Material provided —
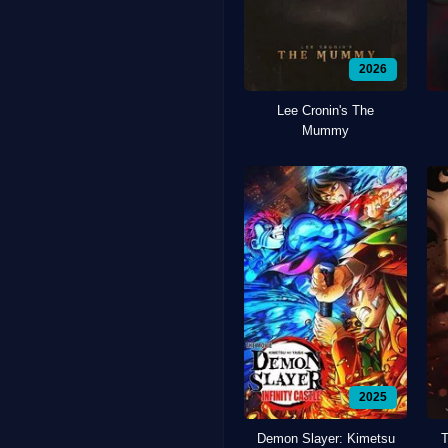
2026
Lee Cronin's The
Mummy
2025
Demon Slayer: Kimetsu
T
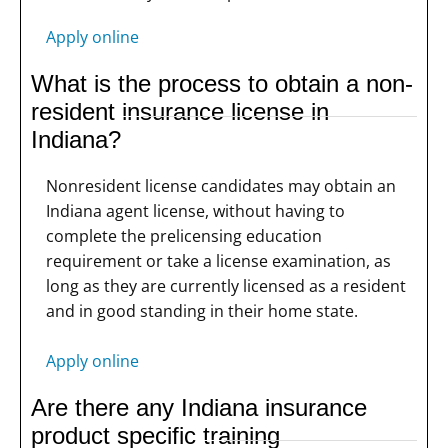
Apply online
What is the process to obtain a non-
resident insurance license in
Indiana?
Nonresident license candidates may obtain an
Indiana agent license, without having to
complete the prelicensing education
requirement or take a license examination, as
long as they are currently licensed as a resident
and in good standing in their home state.
Apply online
Are there any Indiana insurance
product specific training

Brief — Every line above that includes the string "insurance" should be counted, and the answer should be that number only.

Completed task — 2